高斯波包（Gaussian packet）传播算子可在局部时空域高效地计算局部波包的传播.高斯波包叠前深度偏移的基础是在Gabor变换域描述观测数据，再利用高斯波包传播算子计算炮点波场和检波点波场，两者相关即可得到偏移结果.利用炮道集的局部τ-p特征在Gabor变换域表达观测数据，可以仅关注部分高斯波包框架函数上的数据投影，这样既实现了波场的压缩存储，同时可利用高斯波包传播算子反传框架函数以实现整个炮道集的快速反传.这些综合了观测数据局部τ-p特征的高斯波包函数称为特征高斯波包（characteristic Gaussian packet，CGP），相应的波场反传称为特征高斯波包反传.理论及数值分析证明了上述特征高斯波包反传方法是有效且快速的.炮点正传波场也利用高斯波包传播算子模拟.利用互相关成像条件可实现特征高斯波包叠前深度偏移（characteristic Gaussian packet pre-stack depth migration，CGPM）.由于高斯波包传播算子描述了局部方向及局部空间的波场，所以CGPM可以自然地提取角度域成像道集（ADCIG），并易于实现面向目标叠前深度偏移，从而作为偏移引擎为偏移速度分析（MVA）服务.数值实验证明了CGPM和面向目标CGPM的有效性和实用性.

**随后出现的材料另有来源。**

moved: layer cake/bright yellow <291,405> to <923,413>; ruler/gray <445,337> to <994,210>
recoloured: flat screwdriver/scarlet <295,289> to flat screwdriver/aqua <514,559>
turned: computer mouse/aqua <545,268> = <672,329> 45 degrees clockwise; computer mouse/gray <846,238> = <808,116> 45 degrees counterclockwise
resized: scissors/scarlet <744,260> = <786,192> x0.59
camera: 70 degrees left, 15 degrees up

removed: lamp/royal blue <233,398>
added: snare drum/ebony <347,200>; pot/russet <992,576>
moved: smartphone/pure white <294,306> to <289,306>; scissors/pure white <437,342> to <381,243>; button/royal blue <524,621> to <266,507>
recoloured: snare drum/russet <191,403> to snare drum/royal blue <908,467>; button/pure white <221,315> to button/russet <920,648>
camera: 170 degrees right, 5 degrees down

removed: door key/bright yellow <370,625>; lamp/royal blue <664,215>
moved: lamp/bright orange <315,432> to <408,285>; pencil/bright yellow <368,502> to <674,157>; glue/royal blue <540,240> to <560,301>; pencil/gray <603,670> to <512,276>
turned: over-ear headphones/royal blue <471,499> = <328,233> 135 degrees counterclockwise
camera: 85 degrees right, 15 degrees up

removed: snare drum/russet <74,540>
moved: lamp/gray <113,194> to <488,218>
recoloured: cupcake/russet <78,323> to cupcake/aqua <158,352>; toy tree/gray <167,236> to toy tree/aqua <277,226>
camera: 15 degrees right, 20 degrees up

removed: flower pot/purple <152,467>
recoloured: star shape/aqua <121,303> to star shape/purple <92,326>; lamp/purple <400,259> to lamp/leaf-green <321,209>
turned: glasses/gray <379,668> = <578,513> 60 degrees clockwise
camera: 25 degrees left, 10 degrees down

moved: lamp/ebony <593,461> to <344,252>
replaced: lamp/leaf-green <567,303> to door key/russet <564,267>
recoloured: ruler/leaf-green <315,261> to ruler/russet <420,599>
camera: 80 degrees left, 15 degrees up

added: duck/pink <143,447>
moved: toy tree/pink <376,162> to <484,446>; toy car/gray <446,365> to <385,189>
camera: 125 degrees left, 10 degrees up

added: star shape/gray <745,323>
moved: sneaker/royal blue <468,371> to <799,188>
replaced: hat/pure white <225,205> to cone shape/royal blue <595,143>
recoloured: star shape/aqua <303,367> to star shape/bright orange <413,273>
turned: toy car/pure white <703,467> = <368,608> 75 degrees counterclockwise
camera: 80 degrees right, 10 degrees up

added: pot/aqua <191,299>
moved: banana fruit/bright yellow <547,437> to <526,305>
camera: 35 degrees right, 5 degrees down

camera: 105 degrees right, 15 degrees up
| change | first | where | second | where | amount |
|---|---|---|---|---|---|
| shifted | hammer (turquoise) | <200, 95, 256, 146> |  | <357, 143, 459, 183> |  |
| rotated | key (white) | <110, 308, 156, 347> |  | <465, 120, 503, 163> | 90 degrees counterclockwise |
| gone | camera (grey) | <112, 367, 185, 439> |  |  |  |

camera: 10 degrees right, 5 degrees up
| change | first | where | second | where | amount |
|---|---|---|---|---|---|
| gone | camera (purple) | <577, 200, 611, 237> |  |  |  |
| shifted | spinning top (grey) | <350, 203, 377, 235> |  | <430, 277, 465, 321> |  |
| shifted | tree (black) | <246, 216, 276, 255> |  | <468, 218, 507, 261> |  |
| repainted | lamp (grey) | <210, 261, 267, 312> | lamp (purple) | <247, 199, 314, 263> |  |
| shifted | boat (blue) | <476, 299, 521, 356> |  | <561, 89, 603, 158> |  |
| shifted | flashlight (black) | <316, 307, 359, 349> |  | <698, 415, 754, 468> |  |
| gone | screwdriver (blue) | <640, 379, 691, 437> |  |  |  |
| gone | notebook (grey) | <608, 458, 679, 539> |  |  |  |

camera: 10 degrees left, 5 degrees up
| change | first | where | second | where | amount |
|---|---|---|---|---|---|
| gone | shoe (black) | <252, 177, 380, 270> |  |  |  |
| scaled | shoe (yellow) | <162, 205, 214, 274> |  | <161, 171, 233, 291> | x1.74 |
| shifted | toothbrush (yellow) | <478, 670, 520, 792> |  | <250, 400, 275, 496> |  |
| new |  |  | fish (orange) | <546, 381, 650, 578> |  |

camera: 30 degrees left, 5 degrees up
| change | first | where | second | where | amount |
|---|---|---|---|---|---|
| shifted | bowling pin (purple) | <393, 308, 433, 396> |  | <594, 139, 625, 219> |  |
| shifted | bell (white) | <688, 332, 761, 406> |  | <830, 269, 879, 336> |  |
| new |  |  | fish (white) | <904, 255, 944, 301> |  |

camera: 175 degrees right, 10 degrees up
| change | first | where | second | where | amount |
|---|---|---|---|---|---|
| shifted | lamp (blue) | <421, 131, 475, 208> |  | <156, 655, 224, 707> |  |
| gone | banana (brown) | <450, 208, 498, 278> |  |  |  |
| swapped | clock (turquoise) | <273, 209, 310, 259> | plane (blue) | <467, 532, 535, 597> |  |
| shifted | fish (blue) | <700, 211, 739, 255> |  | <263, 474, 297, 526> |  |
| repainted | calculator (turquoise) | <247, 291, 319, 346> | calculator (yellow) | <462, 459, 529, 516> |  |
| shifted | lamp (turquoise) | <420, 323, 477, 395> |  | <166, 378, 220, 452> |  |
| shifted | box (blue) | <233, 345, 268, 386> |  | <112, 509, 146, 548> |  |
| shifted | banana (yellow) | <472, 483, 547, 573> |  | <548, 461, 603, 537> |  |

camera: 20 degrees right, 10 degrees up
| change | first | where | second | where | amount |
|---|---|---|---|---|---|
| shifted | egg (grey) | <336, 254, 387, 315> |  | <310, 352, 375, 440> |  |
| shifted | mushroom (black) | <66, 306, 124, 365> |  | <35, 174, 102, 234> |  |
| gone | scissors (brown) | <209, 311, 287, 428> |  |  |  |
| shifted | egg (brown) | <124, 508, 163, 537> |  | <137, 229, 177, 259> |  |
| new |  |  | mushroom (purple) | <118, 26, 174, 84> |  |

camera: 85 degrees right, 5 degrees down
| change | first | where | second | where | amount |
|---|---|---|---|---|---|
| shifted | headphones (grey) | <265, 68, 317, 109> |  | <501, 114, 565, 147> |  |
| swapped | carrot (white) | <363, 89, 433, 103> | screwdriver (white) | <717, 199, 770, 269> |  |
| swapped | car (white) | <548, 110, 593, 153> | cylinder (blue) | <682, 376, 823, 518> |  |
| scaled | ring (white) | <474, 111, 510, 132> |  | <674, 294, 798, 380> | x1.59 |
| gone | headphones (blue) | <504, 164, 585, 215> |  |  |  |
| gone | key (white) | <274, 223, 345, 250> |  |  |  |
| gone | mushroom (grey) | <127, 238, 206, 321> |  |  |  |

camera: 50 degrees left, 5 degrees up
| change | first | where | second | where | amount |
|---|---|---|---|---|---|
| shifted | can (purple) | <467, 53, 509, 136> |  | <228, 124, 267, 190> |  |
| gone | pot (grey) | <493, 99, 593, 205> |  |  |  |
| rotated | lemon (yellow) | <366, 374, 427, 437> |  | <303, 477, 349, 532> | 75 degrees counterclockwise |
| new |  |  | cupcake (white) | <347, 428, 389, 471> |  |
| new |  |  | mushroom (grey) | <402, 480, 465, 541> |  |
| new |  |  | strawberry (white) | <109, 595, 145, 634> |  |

Efficient pre-stack depth migration method using characteristic Gaussian packets

A Gabor domain seismic data sparse expression method is presented in this paper. To express seismic data sparsely in Gabor domain, the travel-times and the propagation directions of local plane waves from the seismic signals are selected. Seismic traces are then characterized by those parameters in Gabor domain, and we name the corresponding frame functions as characteristic Gaussian packets (CGP). Due to the sparse expression of seismic data in Gabor domain, back-propagation is much more efficient than the conventional method. Consequently, the characteristic Gaussian packets migration (CGPM) can be implemented efficiently by cross-correlating the Gabor-domain forward and backward propagated Gaussian packets. Besides, target-oriented imaging and angle-domain CIG outputting can be carried out naturally, because of the Gaussian packet's local orientation and the local spatial character. Numerical example shows that the back-propagated Gaussian packets are comparable with the back-propagated wavefield produced by the RTM (Reverse Time Migration) method, the target-oriented CGPM and the target-body CGPM are practically useful.